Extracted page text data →

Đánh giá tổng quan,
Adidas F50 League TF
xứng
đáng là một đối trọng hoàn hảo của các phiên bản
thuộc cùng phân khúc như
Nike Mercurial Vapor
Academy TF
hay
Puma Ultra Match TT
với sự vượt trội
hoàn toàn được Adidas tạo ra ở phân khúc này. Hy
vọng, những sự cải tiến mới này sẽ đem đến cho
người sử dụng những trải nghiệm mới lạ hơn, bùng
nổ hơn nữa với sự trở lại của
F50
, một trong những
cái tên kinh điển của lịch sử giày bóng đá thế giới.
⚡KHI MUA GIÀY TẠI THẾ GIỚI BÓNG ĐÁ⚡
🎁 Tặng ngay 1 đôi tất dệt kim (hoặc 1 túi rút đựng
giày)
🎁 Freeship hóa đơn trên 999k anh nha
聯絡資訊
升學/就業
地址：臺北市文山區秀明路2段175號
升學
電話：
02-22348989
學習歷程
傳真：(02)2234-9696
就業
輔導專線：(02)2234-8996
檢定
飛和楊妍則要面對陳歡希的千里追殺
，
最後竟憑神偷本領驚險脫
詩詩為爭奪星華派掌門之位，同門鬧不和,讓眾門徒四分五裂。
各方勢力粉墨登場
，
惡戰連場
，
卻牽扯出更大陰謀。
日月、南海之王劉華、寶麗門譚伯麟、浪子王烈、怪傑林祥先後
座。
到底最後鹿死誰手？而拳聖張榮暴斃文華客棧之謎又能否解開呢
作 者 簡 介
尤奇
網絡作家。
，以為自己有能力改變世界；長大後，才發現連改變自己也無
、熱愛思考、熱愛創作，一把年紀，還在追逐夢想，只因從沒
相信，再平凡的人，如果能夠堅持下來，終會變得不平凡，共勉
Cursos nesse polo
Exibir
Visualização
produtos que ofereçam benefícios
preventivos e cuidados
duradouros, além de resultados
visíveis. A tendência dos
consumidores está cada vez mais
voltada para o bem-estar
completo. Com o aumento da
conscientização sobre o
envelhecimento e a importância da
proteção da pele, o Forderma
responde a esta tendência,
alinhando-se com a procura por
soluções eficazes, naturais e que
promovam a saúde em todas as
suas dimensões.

Job item → Work out how many lines of the entries hold the word "Adidas", and write only that figure.

Exercise result → 2